January 7, 2025
SEOUL – CIO reverses decision, police vow to arrest bodyguards if they obstruct them
Confusion persisted Monday within the joint investigative body probing President Yoon Suk Yeol’s alleged insurrection and abuse of power, as the Corruption Investigation Office for High-ranking Officials reversed its earlier decision to order police to detain the president. The abrupt reversal came seven hours after police resisted the directive, citing potential legal flaws.
Concerns also emerged over the CIO, the lead agency in the joint investigation, shifting its responsibilities onto police after failing to detain Yoon on Friday. The seven-hour brouhaha on Monday suggested discord between the agencies investigating one of the most high-profile cases in the history of the nation. The warrant to arrest Yoon was set to expire Monday at midnight.
As concerns over discord grew, the CIO said Monday afternoon it “reached a consensus with the police’s National Office of Investigation that any room for controversy cannot be tolerated.”
Earlier in the day, CIO officials announced they would no longer participate in efforts to forcibly enter Yoon’s presidential residence to detain him. The president has been under investigation after imposing martial law on Dec. 3.
While passing the duty of taking Yoon into custody to police, the CIO officials said they would be the ones questioning Yoon, not police.
In response, the police’s investigative body effectively rejected the CIO’s request.
Baek Dong-heum, a senior police officer of the National Office of Investigation in charge of probing Yoon’s insurrection allegations, told reporters Monday afternoon that the CIO’s request over the warrant execution carries unlawful elements.
After confirming they had reached an agreement with the CIO on continuing efforts to detain Yoon together, police stated they would consider detaining Yoon’s bodyguards if they attempted to obstruct efforts to execute the warrant.
Police also confirmed that the Presidential Security Service had deployed enlisted soldiers, apparently to thwart the attempted execution of a warrant for the president on Friday.
“Based on collected evidence, we have verified the involvement of enlisted soldiers to some extent,” an official said, while noting that the exact number of personnel remains unclear.
Police suspect the listed soldiers were deployed as a “human barricade” under the Presidential Security Service’s command.
On the same day, Rep. Kim Gi-hyeon, one of the ruling People Power Party lawmakers who made a presence at a rally of Yoon supporters near the president’s official residence in Yongsan-gu, Seoul, blasted the investigative bodies for confusion they created in trying to detain Yoon.
“It is shocking that a legal institution intending to detain the president is trying to execute a warrant so haphazardly while making such a fussy move,” he said before thousands of Yoon sympathizers.
Kim’s remarks came as 44 lawmakers of the ruling party stayed at the scene of the rally for about eight hours beginning early Monday morning.

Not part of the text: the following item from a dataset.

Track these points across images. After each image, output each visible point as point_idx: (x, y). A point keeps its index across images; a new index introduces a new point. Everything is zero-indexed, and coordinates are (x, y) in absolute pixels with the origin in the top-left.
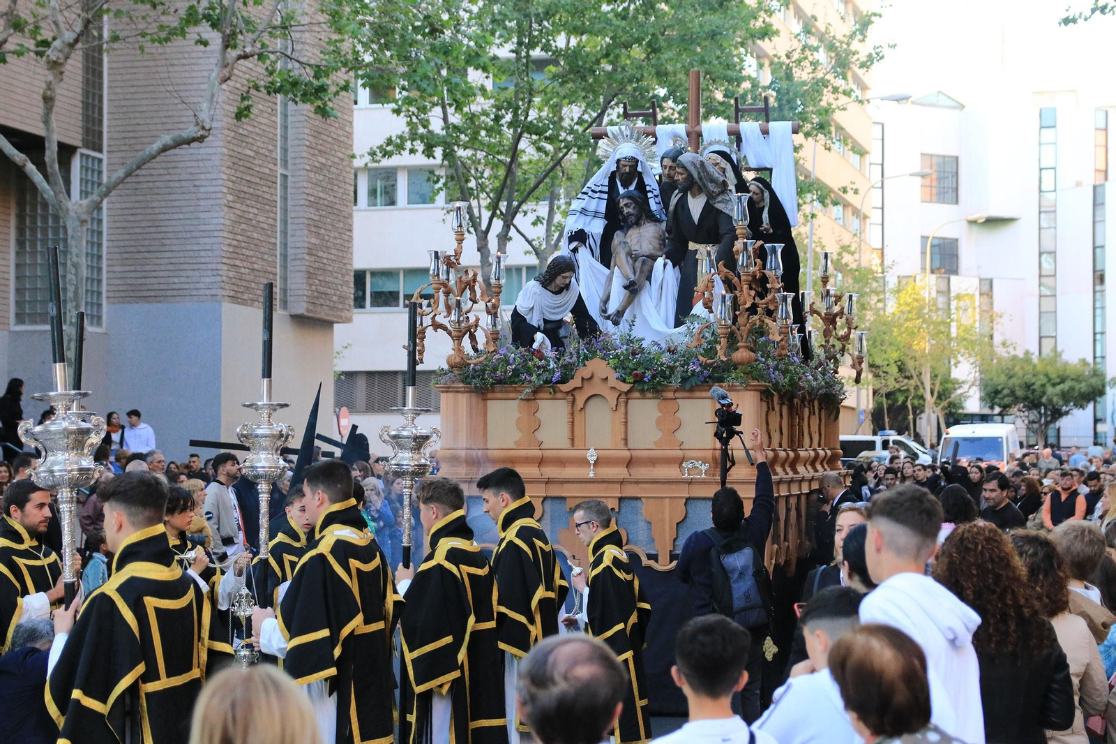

Kim further argued that the court warrant should be considered invalid, asserting the court had “illegally” permitted investigators to access high-security areas. Addressing rally participants, he criticized those attempting to enforce the warrant as “obsessed with public opinion or blinded by their own ambitions.”
The joint investigation team launched on Dec. 11. The team had requested that Yoon be subject to questioning for alleged insurrection and abuse of power three times so far, all of which the president rejected.